Good to see these maltsters know what is happening with what they make. :lol:

Edit: My LHBS was talking recently about stout malt. Apparently this is available and is a base malt that is malted slightly more darkly than normal pale malt. Sounds like it could be a possibility. Not sure about availability.


----------



## jayse (31/8/06)

Beer Krout said:


> The recipe contains:
> 
> Mild Malt 65%
> Amber/Biscuit Malt 31%
> ...



Mild ale malt would be closer to JWM trad than the light munich. I would certainly go the trad ale myself. As is that looks over the top in the terms of amber malt aswell i'd maybe look at swapping some of the amber malt for munich and keeping the mild malt as trad ale. I'd also look at using a small bit of choc malt instead of the brown malt for colour. Wait a mintue now I'am completely ripping the recipe to shreds  oh well just my couple bobs worths.

Boozed broozed and broken boned.
Jayse


----------



## Peter Wadey (31/8/06)

Stuster said:


> warrenlw63 said:
> 
> 
> > resulting in a sweet beer regardless of whether it is mild ale or the _bottled version, brown ale_.
> ...



Hi Stuster,

I believe the maltsters use of the terminology 'Mild' & 'Brown Ale' to be correct.
Just so you know what to label them next time you keg+bottle from the same batch 

Peter


----------



## MAH (31/8/06)

OK if we are now picking the recipe apart, this is one I've made quite successfully a number of times.

85% ale malt
5% brown malt
5% chocolate male
5% crystal malt

OG 1.035 to 1.038, 20 IBU's, using Fuggle for bittering and then 1gm per litre of Fuggle at flame out.

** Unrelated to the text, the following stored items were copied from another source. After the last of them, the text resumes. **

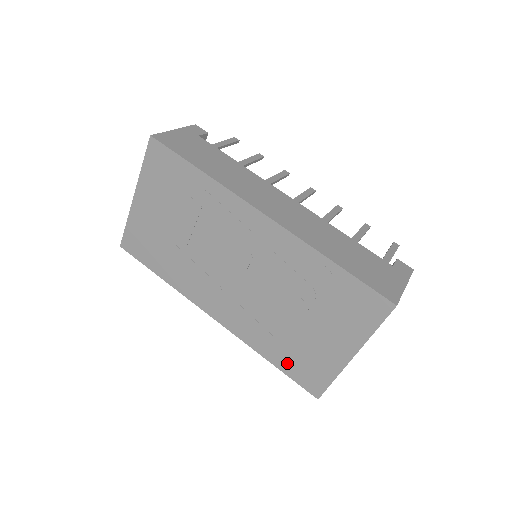
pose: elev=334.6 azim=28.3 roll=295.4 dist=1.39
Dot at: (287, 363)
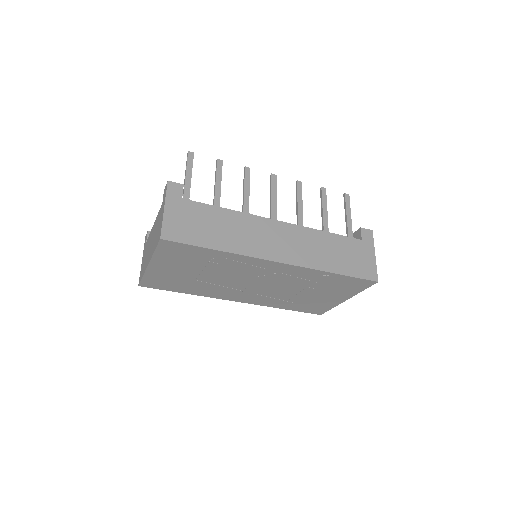
Dot at: (298, 308)
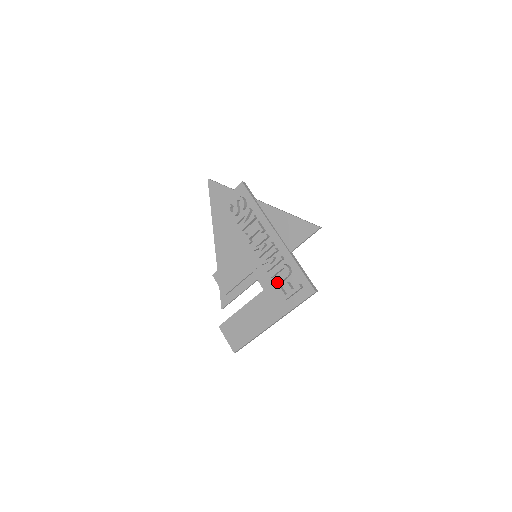
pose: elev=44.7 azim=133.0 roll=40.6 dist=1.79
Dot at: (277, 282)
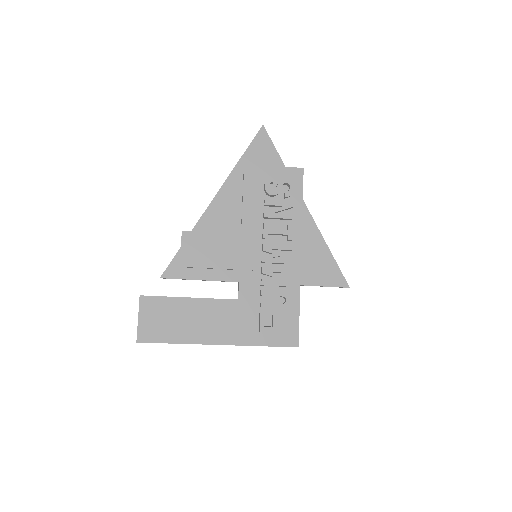
Dot at: (266, 306)
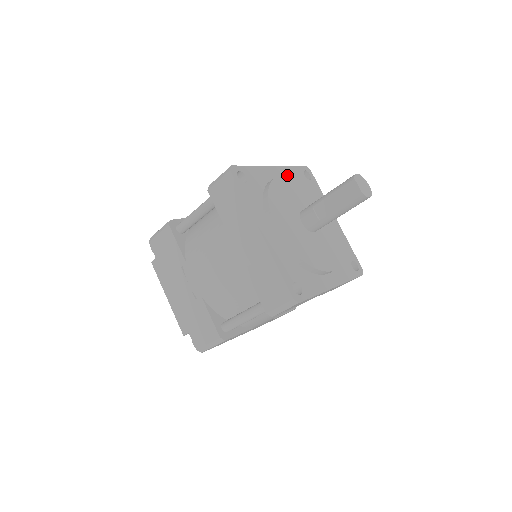
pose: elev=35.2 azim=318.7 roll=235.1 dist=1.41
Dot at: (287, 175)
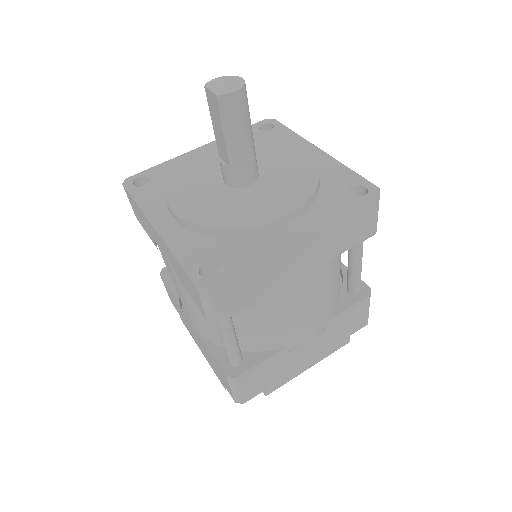
Dot at: (212, 145)
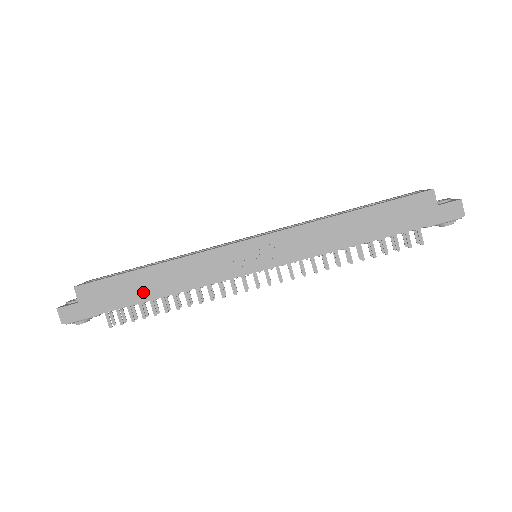
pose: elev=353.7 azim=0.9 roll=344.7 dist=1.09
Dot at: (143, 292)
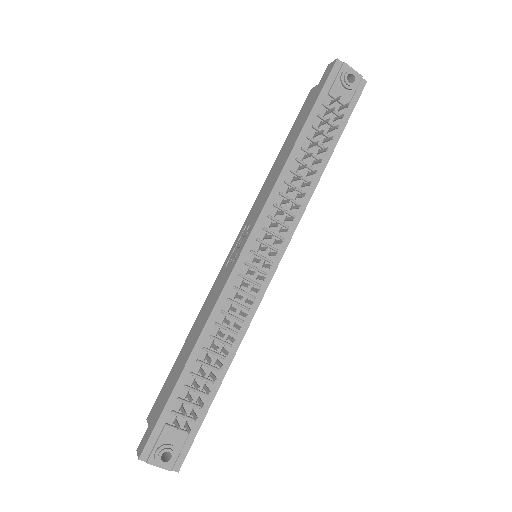
Dot at: (183, 362)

Use your favourite full flavoured ale yeast and ferment at the top of it's range to get as much complexity as possible. Recently I've just been using S33.

Cheers
MAH


----------



## warrenlw63 (31/8/06)

MAH said:


> 5% chocolate male



:blink: Ouch! :lol: 

Warren -


----------



## Beer Krout (1/9/06)

Beer Krout said:


> The recipe contains:
> 
> Mild Malt 65%
> *Amber/Biscuit Malt 31%*
> Brown Malt 4%



Warren

What do you think of this much Amber malt? 
Not over the top is it?


----------



## tangent (1/9/06)

> Ouch!
> 
> Warren -



:lol: 

ur a funny bastard Warren

FWIW i like Jayse's idea


----------



## warrenlw63 (1/9/06)

Beer Krout said:


> Beer Krout said:
> 
> 
> > The recipe contains:
> ...



TOOOOOOO Much.  

Even using 10% will give an overwhelming character. I've used 5% in a Porter and could still detect it even with Choc and Brown Malt in the bill. Maybe if you want a big hit of the stuff go 10% Amber and the 20%(ish) replace with some Munich.  

Please don't use 30% though... You'll be sorry.  

Note: This is under the assumption you're using Baird's Amber.

Warren -


----------